# New breeders.... Chaco Golden Knees



## ChrisNCT (Feb 3, 2008)

Well, now that my male matured I can expect to breed them very soon! I love the G. auerostriata "Chaco Golden Knee"!    

Male






Female


----------



## Anastasia (Feb 3, 2008)




----------



## Arachno_Shack (Feb 3, 2008)

Cool!

I have my MM coming back from loan this week. If your big boy has some performance issues, let me know...my Chaco is a STUD!!! 


HeHe..... 



Tim


----------



## smof (Feb 3, 2008)

Nice. Chaco's are awesome spiders


----------



## Aarantula (Feb 4, 2008)

*How big until ready for breeding?*

Oh wow that's great! The colors on yours are vibrant! I can't wait to breed my girl but I do have one question since I've never breed this species before... 

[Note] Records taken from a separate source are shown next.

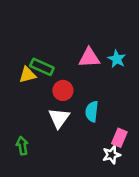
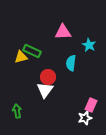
pink triangle: (89, 58) -> (63, 32), moved
red circle: (63, 90) -> (48, 77), moved
cyan semicircle: (92, 111) -> (71, 63), moved

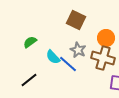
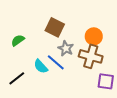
brown square: (76, 20) -> (55, 27), moved
cyan semicircle: (53, 57) -> (41, 66), moved

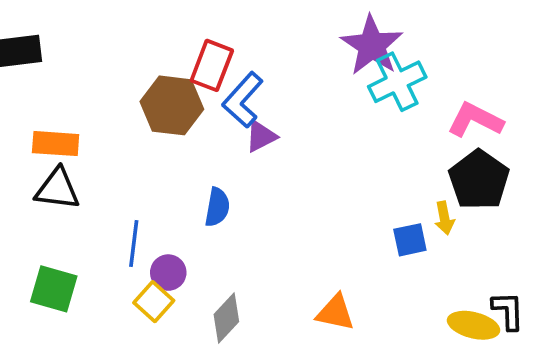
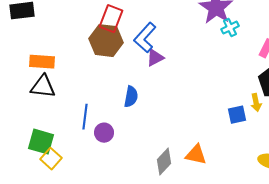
red rectangle: (212, 65) -> (111, 19), moved
cyan cross: (397, 82) -> (230, 28), size x0.6
yellow square: (154, 302) -> (51, 159), moved
gray diamond: (226, 318) -> (164, 162), moved

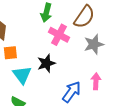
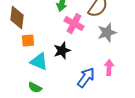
cyan triangle: (22, 75) -> (39, 62), turned -30

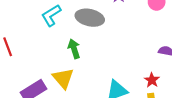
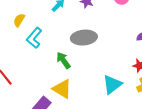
gray ellipse: (90, 18) -> (84, 38), moved

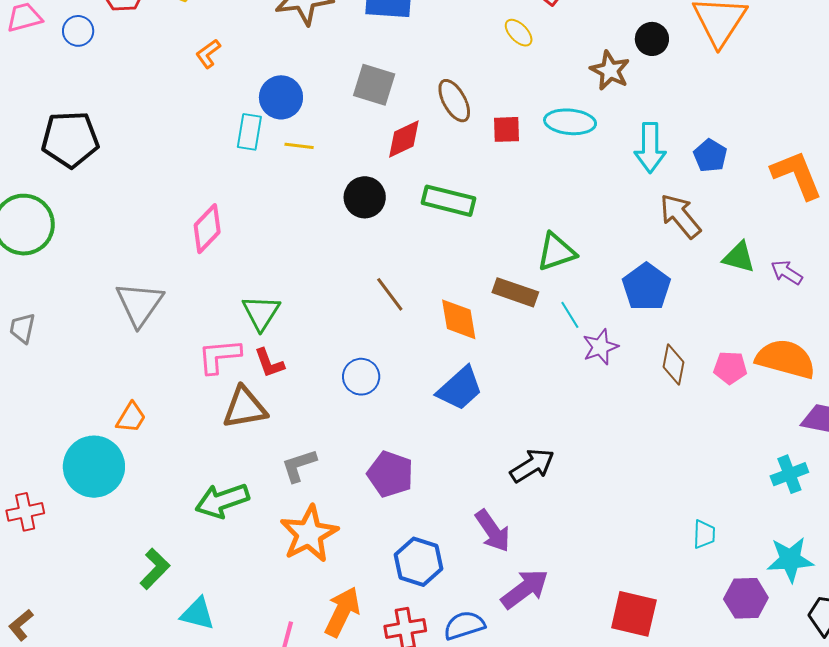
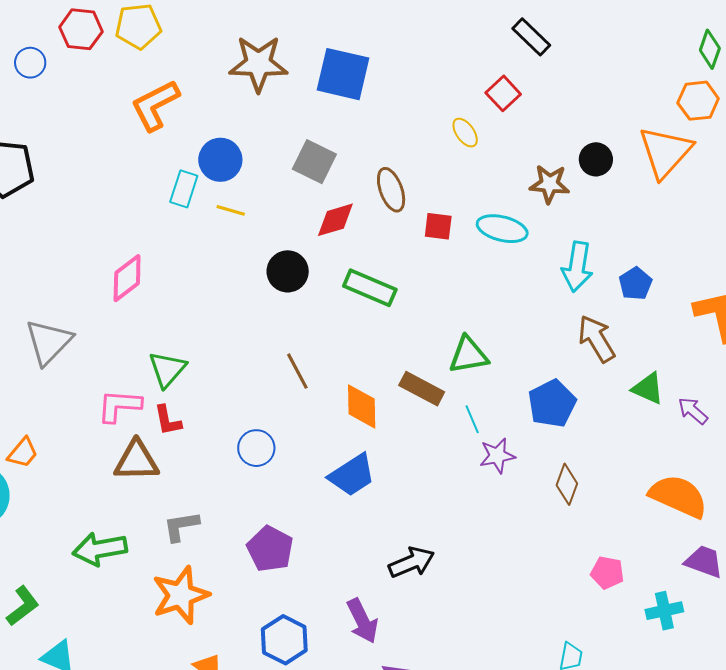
orange L-shape: (208, 54) -> (155, 105), size x1.8
brown star: (610, 70) -> (550, 184), turned -30
pink pentagon: (730, 368) -> (607, 573), moved

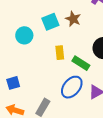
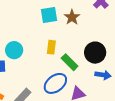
cyan circle: (24, 35) -> (14, 50), moved

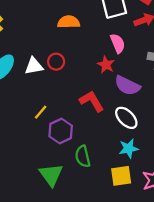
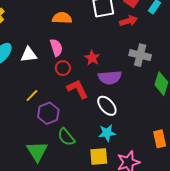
pink semicircle: (118, 43) -> (56, 47), moved
red circle: (56, 62) -> (63, 68), moved
purple semicircle: (127, 86) -> (110, 77), turned -35
green semicircle: (83, 156) -> (66, 137), turned -30

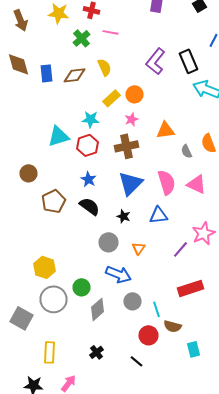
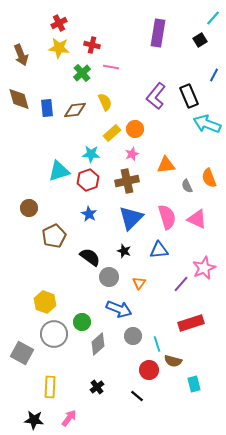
black semicircle: (90, 206) -> (90, 257), moved

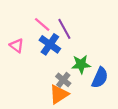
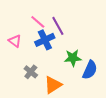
blue cross: (50, 44) -> (45, 40), turned 30
gray cross: (63, 80) -> (31, 72), moved

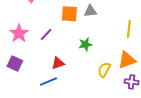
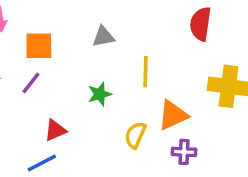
orange square: (69, 14) -> (39, 46), moved
yellow line: (129, 29) -> (145, 72), moved

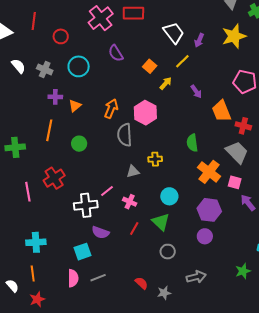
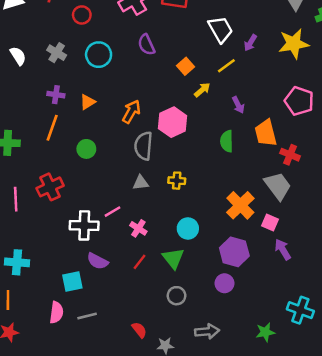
white semicircle: (18, 66) -> (18, 56), moved
purple cross: (55, 97) -> (56, 95), moved
green semicircle: (192, 143) -> (227, 141), moved
gray triangle: (133, 171) -> (141, 183), moved

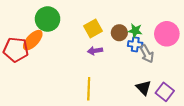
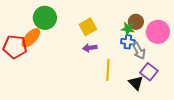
brown circle: (119, 33) -> (136, 22), moved
yellow line: (89, 89) -> (108, 70), moved
purple square: (165, 92) -> (149, 72), moved

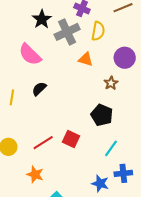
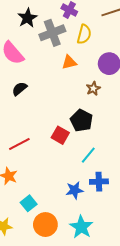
orange triangle: (86, 59) -> (69, 62), turned -35
red square: (71, 139) -> (60, 135), moved
blue star: (100, 184) -> (75, 190), turned -30

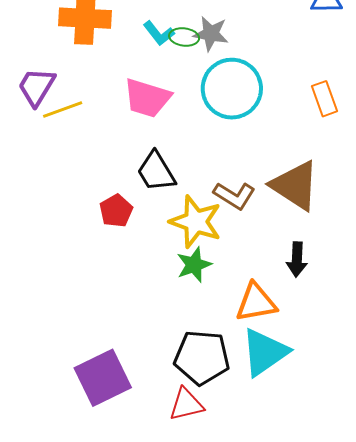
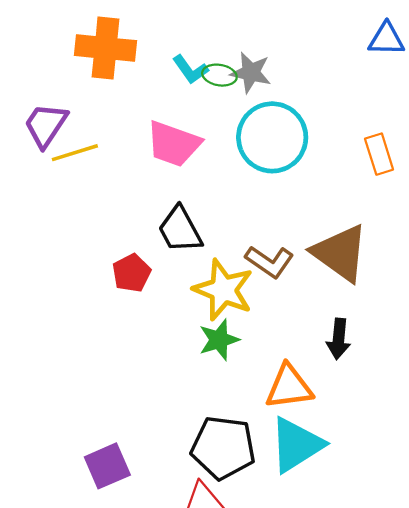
purple square: (103, 378) -> (107, 466), size x0.7

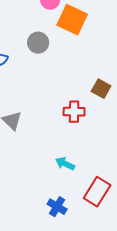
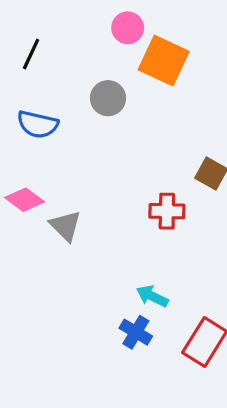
blue cross: (57, 207) -> (136, 332), moved

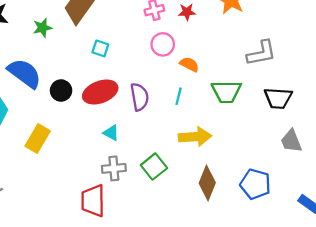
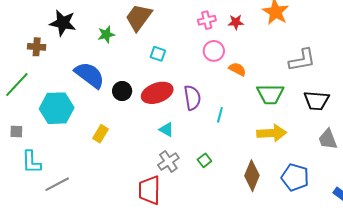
cyan line: (179, 96) -> (220, 115), moved
yellow arrow: (195, 137) -> (272, 133), moved
yellow rectangle: (38, 139) -> (100, 134), size x0.7
green square: (154, 167) -> (204, 160), size x0.6
gray cross: (114, 168) -> (168, 162), turned -30

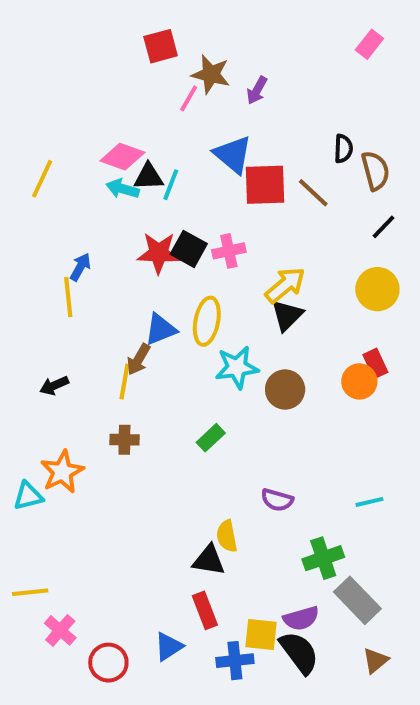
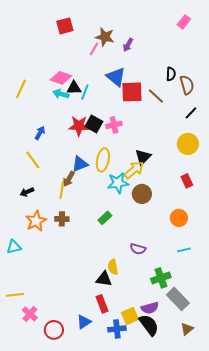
red square: (161, 46) -> (65, 26), moved
yellow arrow: (285, 285) -> (134, 170), moved
yellow line: (68, 297) -> (33, 160), moved, turned -30
orange circle: (359, 381) -> (179, 218), moved
orange star: (62, 472) -> (36, 221), moved
yellow square: (261, 634) -> (130, 316), turned -30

I do know that the females can get farily large so how large should the females be at a minimum before attempting to breed them??? :?


----------



## kitty_b (Feb 4, 2008)

i only have one little chaco sling left... i always end up with males and send them away. 

i really should just break down and get a girl :wall:


----------



## SNAFU (Feb 4, 2008)

Stunning! Let me get my sunglasses. I can't wait until my little 1.5" sling puts on that size and those colors!


----------



## bliss (Feb 4, 2008)

Aarantula said:


> I do know that the females can get farily large so how large should the females be at a minimum before attempting to breed them??? :?



  from my own personal experience, i've bred grammostola sp. (multiple rosies, sp north, aureo, etc)  at *4" *.     i've heard of people attempting 3.5", but that's a little small imo.  i would never attempt anything under 4".      the only thing is, there is info that suggests that the smaller the female is, the smaller her eggsac will be..  i don't know if that is true, that's just what i've heard.   then again i've heard a smaller mature female can produce just as many as a HUGE mature female...   so im still unsure.

http://www.arachnoboards.com/ab/showthread.php?p=1083707#post1083707
  the female there is 6"+


   i wish you well, chris!  good luck!


   -dan-


----------